Deferred probation is a special type of probation where the court finds that there is enough evidence to find you guilty, but holds off on, or defers finding you guilty and places you on a period of probation. If you successfully complete that period of probation, the case is then dismissed and you walk away without a conviction on your record for that case.

How does Deferred Differ From Regular Probation?

In regular probation, once you enter your plea of guilty or nolo contendre (no contest), the court finds you guilty. At that point the case is a conviction and will go down as a conviction on your record. Absent a pardon (or in limited circumstances getting the judgment set aside), a conviction isn't coming off your record. Deferred probation avoids this by giving you the chance to successfully complete probation and avoid the conviction on your record.

Once you're on probation, the day-to-day is the same on deferred and regular probation. If the probation is supervised, you report to a probation officer, you pay fines/fees, you do community service and any classes that are required of you, et cetera.
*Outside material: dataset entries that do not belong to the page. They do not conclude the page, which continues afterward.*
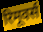
रिमूवर्स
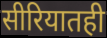
सीरियातही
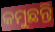
କମୁଛନ୍ତି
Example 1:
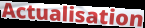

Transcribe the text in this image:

Actualisation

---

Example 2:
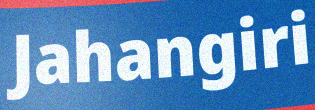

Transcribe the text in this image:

Jahangiri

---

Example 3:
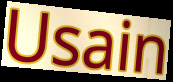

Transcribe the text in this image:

Usain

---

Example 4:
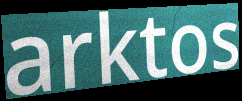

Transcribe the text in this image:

arktos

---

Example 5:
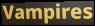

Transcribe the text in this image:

Vampires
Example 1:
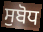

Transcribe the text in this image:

ਸੁਬੋਧ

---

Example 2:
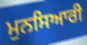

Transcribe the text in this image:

ਮੁਨਸਿਆਰੀ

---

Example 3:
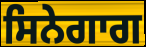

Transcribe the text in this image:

ਸਿਨੇਗਾਗ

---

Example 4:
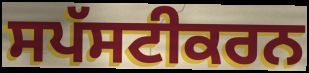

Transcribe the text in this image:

ਸਪੱਸਟੀਕਰਨ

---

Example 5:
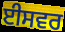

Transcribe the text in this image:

ਈਸਵਰ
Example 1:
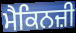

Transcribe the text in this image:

ਮੈਕਿਨਜ਼ੀ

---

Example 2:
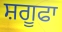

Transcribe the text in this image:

ਸ਼ਗੂਫਾ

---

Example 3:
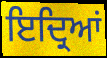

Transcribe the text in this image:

ਇਦ੍ਰਿਆਂ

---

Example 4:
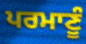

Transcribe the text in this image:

ਪਰਮਾਣੂੰ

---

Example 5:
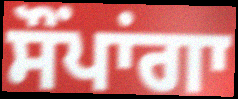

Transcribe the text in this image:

ਸੌਂਪਾਂਗਾ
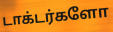
டாக்டர்களோ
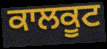
ਕਾਲਕੂਟ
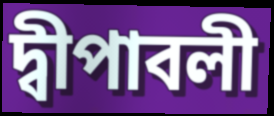
দ্বীপাবলী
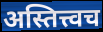
अस्तित्त्वच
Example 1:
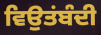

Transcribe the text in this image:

ਵਿਉਤਂਬੰਦੀ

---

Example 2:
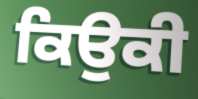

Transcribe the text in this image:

ਕਿਉਕੀ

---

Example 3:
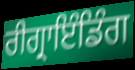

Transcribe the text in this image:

ਰੀਗ੍ਰਾਇੰਡਿੰਗ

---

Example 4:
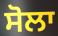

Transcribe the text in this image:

ਸੋਲਾ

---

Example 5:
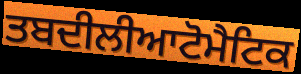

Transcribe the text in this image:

ਤਬਦੀਲੀਆਟੋਮੈਟਿਕ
Aside from the deferred finding of guilt at the outset of probation, the other main difference is in what happens if your probation is revoked. In regular probation you are sentenced to a jail/prison term and that sentence is then suspended. If you then violate probation and the court revokes you, the judge can sentence you to any term in jail/prison up to the original sentence. So if you were sentenced to 6 months in jail on a Class A misdemeanor and that term was probated for 1 year of probation, you could do up to 6 months in jail if you were revoked. In a deferred probation, if you are revoked the only limit to your sentence is the punishment range for the crime. So if you're on deferred probation for that same Class A misdemeanor, you could get up to 2 years in jail.

Deferred thus carries a substantial risk alongside the substantial benefit of avoiding a conviction. You should weigh your options carefully and only take deferred if you're serious about completing probation successfully.

What about Your Record?

A successfully completed deferred probation case cannot be expunged (removed) from your record. You can, however, ask the court to order that it not be disclosed to the public (sealed); this is called "nondisclosure." This doesn't happen automatically -- at the end of your deferred probation it remains on your record (depending on how your county/district clerk handles it's records, people can see either that the case was dismissed or that you got deferred and completed probation). In order to get the nondisclosure you have to file a petition for nondisclosure in the county where your original case was filed.

Deferred probation is an excellent tool to avoid a conviction in a criminal case when you cannot get a not guilty verdict or a straight dismissal. Consider the pros and cons and consult a knowledgeable criminal defense attorney in your area.